_PROMPT_. Look through the material below. Return exactly the lines from the one with "left front paw: (268, 366)" through the one with "left shoulder: (1024, 1796)", both included.

**** PROVIDED RECORDS

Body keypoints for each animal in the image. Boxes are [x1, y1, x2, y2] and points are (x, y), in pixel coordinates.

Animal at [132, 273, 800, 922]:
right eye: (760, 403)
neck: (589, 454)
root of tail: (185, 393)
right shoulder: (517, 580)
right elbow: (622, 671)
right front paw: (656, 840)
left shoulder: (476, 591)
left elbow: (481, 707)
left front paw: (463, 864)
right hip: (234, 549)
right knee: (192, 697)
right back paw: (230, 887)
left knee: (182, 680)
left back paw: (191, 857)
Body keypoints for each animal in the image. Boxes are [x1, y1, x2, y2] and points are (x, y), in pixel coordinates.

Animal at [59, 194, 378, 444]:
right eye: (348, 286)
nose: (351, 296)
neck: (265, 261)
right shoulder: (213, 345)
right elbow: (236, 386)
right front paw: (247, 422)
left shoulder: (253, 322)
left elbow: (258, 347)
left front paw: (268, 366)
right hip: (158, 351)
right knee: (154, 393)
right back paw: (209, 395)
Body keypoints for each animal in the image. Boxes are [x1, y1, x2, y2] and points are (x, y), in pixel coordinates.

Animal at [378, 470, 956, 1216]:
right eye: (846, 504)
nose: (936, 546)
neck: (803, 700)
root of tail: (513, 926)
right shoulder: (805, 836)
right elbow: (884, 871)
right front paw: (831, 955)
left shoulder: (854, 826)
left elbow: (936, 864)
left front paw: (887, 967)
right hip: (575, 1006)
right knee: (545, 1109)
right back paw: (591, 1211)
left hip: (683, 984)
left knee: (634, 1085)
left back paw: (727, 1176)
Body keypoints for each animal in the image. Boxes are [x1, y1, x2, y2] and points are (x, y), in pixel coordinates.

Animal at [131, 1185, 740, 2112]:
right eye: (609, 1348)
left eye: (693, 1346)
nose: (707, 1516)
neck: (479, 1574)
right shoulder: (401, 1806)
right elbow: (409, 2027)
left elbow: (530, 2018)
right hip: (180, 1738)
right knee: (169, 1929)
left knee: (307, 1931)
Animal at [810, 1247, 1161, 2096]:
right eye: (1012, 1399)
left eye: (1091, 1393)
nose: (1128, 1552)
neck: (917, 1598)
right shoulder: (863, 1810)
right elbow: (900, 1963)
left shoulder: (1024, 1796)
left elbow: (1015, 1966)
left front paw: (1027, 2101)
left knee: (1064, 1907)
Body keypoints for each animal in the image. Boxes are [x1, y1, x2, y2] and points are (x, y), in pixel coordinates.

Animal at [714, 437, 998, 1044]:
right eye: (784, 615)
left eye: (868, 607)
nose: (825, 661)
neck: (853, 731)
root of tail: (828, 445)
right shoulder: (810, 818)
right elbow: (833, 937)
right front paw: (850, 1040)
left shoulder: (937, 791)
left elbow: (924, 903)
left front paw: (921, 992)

********

_EXPECTED OUTPUT_.
left front paw: (268, 366)
right hip: (158, 351)
right knee: (154, 393)
right back paw: (209, 395)
Body keypoints for each animal in the image. Boxes are [x1, y1, x2, y2] and points are (x, y), in pixel coordinates.

Animal at [378, 470, 956, 1216]:
right eye: (846, 504)
nose: (936, 546)
neck: (803, 700)
root of tail: (513, 926)
right shoulder: (805, 836)
right elbow: (884, 871)
right front paw: (831, 955)
left shoulder: (854, 826)
left elbow: (936, 864)
left front paw: (887, 967)
right hip: (575, 1006)
right knee: (545, 1109)
right back paw: (591, 1211)
left hip: (683, 984)
left knee: (634, 1085)
left back paw: (727, 1176)
Body keypoints for each animal in the image. Boxes are [x1, y1, x2, y2] and points are (x, y), in pixel coordinates.

Animal at [131, 1185, 740, 2112]:
right eye: (609, 1348)
left eye: (693, 1346)
nose: (707, 1516)
neck: (479, 1574)
right shoulder: (401, 1806)
right elbow: (409, 2027)
left elbow: (530, 2018)
right hip: (180, 1738)
right knee: (169, 1929)
left knee: (307, 1931)
Animal at [810, 1247, 1161, 2096]:
right eye: (1012, 1399)
left eye: (1091, 1393)
nose: (1128, 1552)
neck: (917, 1598)
right shoulder: (863, 1810)
right elbow: (900, 1963)
left shoulder: (1024, 1796)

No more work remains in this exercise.